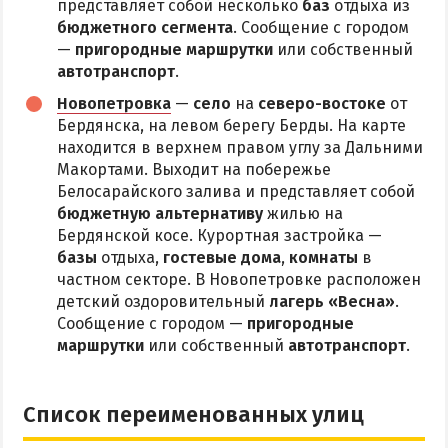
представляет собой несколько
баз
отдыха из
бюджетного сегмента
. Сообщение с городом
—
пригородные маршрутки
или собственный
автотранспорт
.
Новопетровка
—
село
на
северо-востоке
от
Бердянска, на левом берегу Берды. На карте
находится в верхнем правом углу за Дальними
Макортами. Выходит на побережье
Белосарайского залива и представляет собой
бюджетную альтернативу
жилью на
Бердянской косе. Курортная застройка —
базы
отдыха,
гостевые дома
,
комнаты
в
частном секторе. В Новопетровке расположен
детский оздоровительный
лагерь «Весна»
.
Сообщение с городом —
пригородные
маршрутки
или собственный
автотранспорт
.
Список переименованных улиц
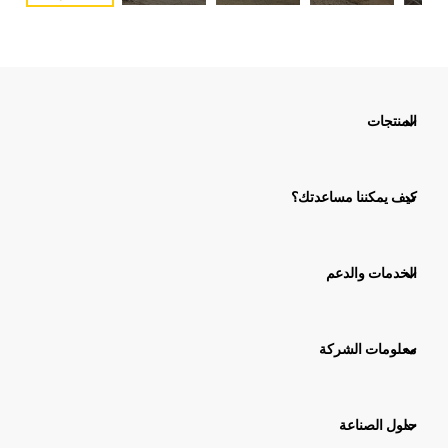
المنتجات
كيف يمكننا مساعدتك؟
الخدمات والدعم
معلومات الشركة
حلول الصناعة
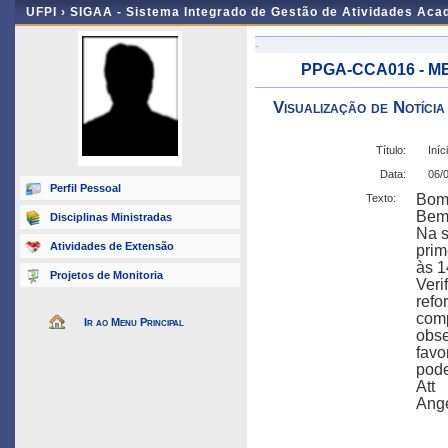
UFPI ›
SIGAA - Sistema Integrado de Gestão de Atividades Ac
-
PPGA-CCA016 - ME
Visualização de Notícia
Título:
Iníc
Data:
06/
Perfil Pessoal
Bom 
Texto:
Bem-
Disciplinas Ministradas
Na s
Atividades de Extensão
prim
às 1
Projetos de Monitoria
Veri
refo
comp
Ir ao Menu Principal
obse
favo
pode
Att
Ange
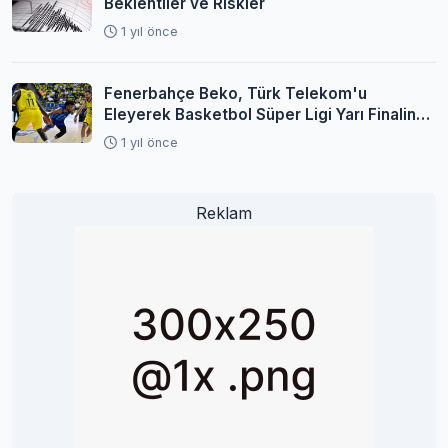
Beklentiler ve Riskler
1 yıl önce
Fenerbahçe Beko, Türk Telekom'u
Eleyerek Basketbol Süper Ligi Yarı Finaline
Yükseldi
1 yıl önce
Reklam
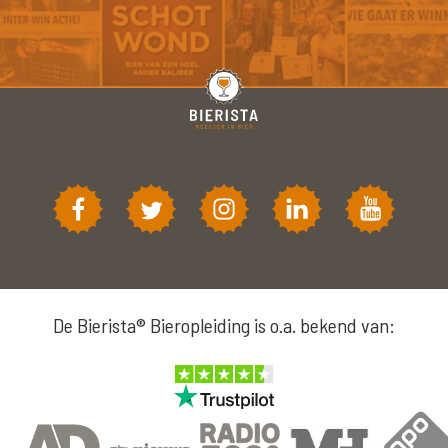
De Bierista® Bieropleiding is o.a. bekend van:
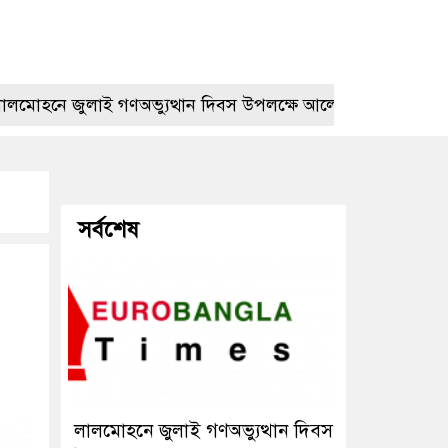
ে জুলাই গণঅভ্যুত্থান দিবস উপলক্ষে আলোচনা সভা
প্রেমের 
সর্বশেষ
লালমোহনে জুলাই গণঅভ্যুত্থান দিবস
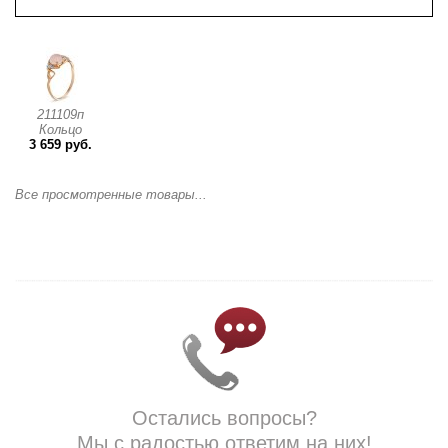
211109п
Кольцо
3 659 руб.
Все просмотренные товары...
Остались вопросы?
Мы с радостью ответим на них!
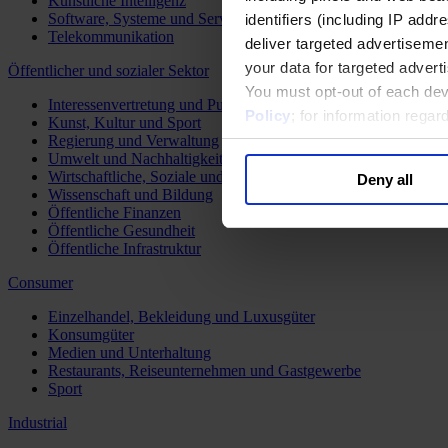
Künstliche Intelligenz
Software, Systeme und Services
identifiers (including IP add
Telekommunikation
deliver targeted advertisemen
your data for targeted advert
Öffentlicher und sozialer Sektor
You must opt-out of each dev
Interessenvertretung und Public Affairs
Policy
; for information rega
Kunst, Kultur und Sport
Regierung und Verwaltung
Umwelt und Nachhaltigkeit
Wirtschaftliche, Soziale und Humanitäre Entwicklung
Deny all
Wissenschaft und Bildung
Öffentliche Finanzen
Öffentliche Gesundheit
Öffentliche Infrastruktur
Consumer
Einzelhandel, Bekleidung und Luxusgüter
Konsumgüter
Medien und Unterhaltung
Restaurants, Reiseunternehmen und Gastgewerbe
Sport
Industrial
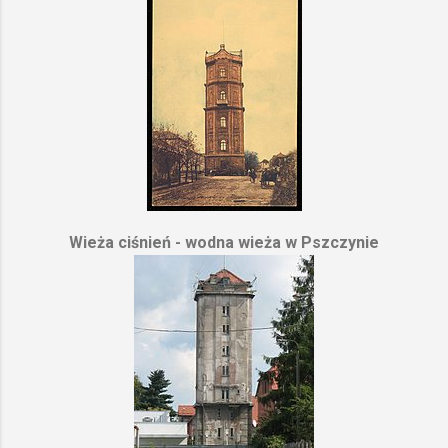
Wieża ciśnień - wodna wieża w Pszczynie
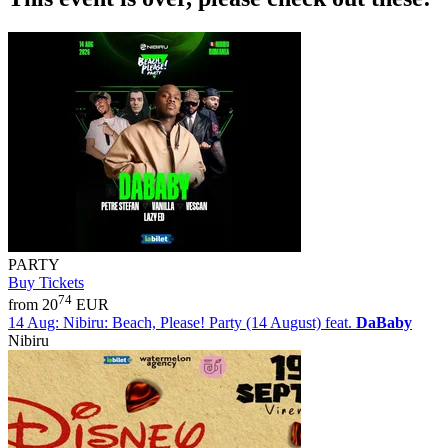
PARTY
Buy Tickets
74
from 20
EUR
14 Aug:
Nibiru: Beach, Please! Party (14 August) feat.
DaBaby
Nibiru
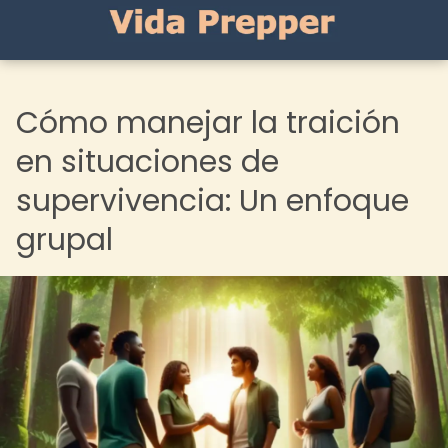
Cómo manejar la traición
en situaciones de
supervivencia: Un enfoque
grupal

★ ★ ★ ★ ★

Your copy should hold exactly the lines from the one that contains "লালমোহনে জুলাই গণঅভ্যুত্থান দিবস" through the final line of the data, both ends included, and no pictures.

লালমোহনে জুলাই গণঅভ্যুত্থান দিবস
211109п
Кольцо
3 659 руб.
Все просмотренные товары...
Остались вопросы?
Мы с радостью ответим на них!
Künstliche Intelligenz
Software, Systeme und Services
identifiers (including IP add
Telekommunikation
deliver targeted advertisemen
your data for targeted advert
Öffentlicher und sozialer Sektor
You must opt-out of each dev
Interessenvertretung und Public Affairs
Policy
; for information rega
Kunst, Kultur und Sport
Regierung und Verwaltung
Umwelt und Nachhaltigkeit
Wirtschaftliche, Soziale und Humanitäre Entwicklung
Deny all
Wissenschaft und Bildung
Öffentliche Finanzen
Öffentliche Gesundheit
Öffentliche Infrastruktur
Consumer
Einzelhandel, Bekleidung und Luxusgüter
Konsumgüter
Medien und Unterhaltung
Restaurants, Reiseunternehmen und Gastgewerbe
Sport
Industrial
Wieża ciśnień - wodna wieża w Pszczynie
PARTY
Buy Tickets
74
from 20
EUR
14 Aug:
Nibiru: Beach, Please! Party (14 August) feat.
DaBaby
Nibiru
Cómo manejar la traición
en situaciones de
supervivencia: Un enfoque
grupal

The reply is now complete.